◆ 軽減税率と関税:  nando ブログ

2015年10月23日

◆ 軽減税率と関税

 TPP が実現したが、まだ関税は残っている。
 消費税の軽減税率と、食品関税は、矛盾している。

 ──

 消費税の軽減税率を実現しようという方針があるが、これは、TPP でもまだ残した食品関税と矛盾している。どうしてかというと、めざす方向が正反対だからだ。
  ・ 軽減税率 …… 食品に減税する(低所得者を優遇する)
  ・ 食品関税 …… 食品に課税する(低所得者を冷遇する)


 差し引きすれば、軽減税率で減税される分よりも、関税で課税される分の法が、圧倒的に多い。前者は、財務省の見込みでは 4,000円〜10,000円 らしいが、後者は、コメも肉も乳製品も、やたらと高率の関税がかかっており、数万円〜数十万円にもなるからだ。
 これほどにも高率の税金を食品に課しておきながら、1万円にもならない軽減税率で「必需品の食品には軽減税率」なんて、馬鹿馬鹿しいにもほどがある。
 政策が根本的に矛盾している。

 ──
 
 これに対しては、次の反論も予想される。
 「関税で食品に課税されているからこそ、食品には消費税で減税するんだ。これで相殺されるから、いいんじゃない?」

 理屈にはなっているようだが、成立しない。
 第1に、全然、相殺されていない。関税の課税額の方が圧倒的に大きい。そのうち一部だけ還元されたとしても、食品に莫大な課税がなされているという事実は変わらない。
 第2に、課税と減税を同時にやるというのは、二重の手間であり、非効率だ。比喩的に言えば、ブレーキとアクセルを同時に踏むようなものだ。「ブレーキがかかっている状態だから、アクセルをいっぱい踏めば、普通の速度になる。だから、いいんじゃない?」なんて言っても、駄目だ。速度は同じになるとしても、ものすごく非効率になって、非効率さゆえに莫大な損失が発生するからだ。 

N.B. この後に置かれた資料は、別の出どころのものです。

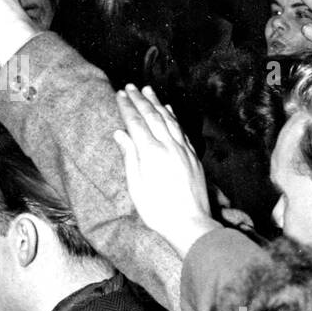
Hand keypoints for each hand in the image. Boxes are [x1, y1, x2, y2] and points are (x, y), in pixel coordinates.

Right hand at [112, 85, 217, 257]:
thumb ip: (130, 156)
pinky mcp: (192, 156)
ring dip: (157, 102)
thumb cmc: (158, 210)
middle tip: (130, 86)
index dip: (126, 107)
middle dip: (140, 99)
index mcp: (151, 153)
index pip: (136, 122)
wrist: (190, 224)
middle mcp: (168, 146)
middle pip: (152, 116)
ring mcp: (183, 150)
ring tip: (148, 90)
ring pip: (169, 119)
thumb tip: (120, 133)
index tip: (119, 94)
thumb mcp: (136, 186)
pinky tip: (169, 109)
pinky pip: (181, 129)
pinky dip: (173, 116)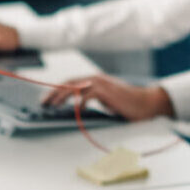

 ともあれ、「高い食品関税と、軽減税率」というのは、「ブレーキとアクセルを同時に踏む」というのと同様であり、無駄の極みだ。馬鹿げているといったら、ありゃしない。狂気の沙汰だ。

 ──

 では、どうするべきか? もちろん、どっちもやめればいい。それで農家が困るのなら、農家には若干の所得補償をすればいい。それだけのことだ。
 農家にいくらかの利益向上をもたらすために、日本中の消費者が馬鹿高い価格の食品を購入するというのは、日本全体で効率を下げているのと同様だ。所得をドブに捨てているのも同様だ。「非効率生産」という無駄のために、莫大な金を捨てているわけだ。愚の骨頂。

 ──

 対策は?
 関税が高い分野、つまり、効率の低い分野については、撤退すればいい。具体的には、バターやチーズの生産がそうだ。これらは輸入に任せていい。
 農家は、関税の低い分野、つまり、効率の高い分野に移行すればいい。具体的には、生鮮野菜などだ。

 なお、米作については、日本の稲作農家は、それほど非効率ではないようだ。特に、高級米については、国外のライバルがいないこともあって、十分な競争力がある。一方、低品質米については、国外のコメに太刀打ちできない。低品質米については、撤退した方がいいだろう。(四国や九州の米作など。)

 なお、九州は、温暖であるというより、(大昔の阿蘇山の噴火のせいで)火山灰質の土地が多くて、稲作には適していない土地が多い。これらの土地は、稲作から撤退した方がいいだろう。四国も、そういう傾向がいくらかありそうだ。たとえ稲作ができたとしても、高級米にはなるまい。おまけに、気温上昇まであるのだから、もはや稲作からは撤退した方がいいだろう。



 【 関連サイト 】

 → TPPに参加しても日本の農業は壊滅しない

 日本の稲作でも、高級米については、十分に国際競争力がある、と示している。
 


 【 関連項目 】

 → TPP後の農業政策 1
 → 農業と関東ローム層

 
posted by 管理人 at 21:50 | Comment(1) | 経済 このエントリーをはてなブックマークに追加 
この記事へのコメント
現段階での関税撤廃は、日本の景気を悪化させます。

競争力の低いところから、競争力の高いところへと移行せよとのお話でしたが、何も米農家は米農家とだけ競争しているのではなく、小麦などの他の穀物とも競争しているわけです。
肉や魚に関しても同じことが言えます。

輸入品との競争がはげしくなり、農家や料理店の所得が減少したり、あるいは倒産して失業すれば、当然消費も減りデフレが進行し、景気も悪化します。

消費者の利益とおっしゃいましたが、所得補償というのは結局税金で払うのですから、関税との違いは直接負担か間接負担かというだけですよ。